LISTED ENTRIES
====================
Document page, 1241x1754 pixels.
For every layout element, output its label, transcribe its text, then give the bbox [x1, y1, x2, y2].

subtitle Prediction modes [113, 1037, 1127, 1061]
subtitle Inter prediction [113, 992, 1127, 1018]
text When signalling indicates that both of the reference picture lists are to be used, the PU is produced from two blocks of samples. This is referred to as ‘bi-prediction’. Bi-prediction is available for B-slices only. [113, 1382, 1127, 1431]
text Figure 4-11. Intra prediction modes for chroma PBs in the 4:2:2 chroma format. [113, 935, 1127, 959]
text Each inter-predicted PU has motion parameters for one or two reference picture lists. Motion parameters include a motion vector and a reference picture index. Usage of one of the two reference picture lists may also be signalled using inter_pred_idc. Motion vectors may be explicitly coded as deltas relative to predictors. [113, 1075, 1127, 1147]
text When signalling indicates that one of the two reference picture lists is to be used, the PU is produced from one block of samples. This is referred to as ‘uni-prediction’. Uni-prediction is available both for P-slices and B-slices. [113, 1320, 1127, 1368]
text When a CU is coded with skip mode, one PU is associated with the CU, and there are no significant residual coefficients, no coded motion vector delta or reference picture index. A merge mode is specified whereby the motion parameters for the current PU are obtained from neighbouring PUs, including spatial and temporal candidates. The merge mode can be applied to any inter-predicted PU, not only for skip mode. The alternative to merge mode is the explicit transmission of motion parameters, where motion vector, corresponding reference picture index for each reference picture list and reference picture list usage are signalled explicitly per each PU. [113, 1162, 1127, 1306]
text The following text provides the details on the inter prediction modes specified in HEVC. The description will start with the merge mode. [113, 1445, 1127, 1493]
====================
EXERCISE BRIEF
Return only the number of lines in the records above that include the string "subtitle".

WORKED SOLUTION
2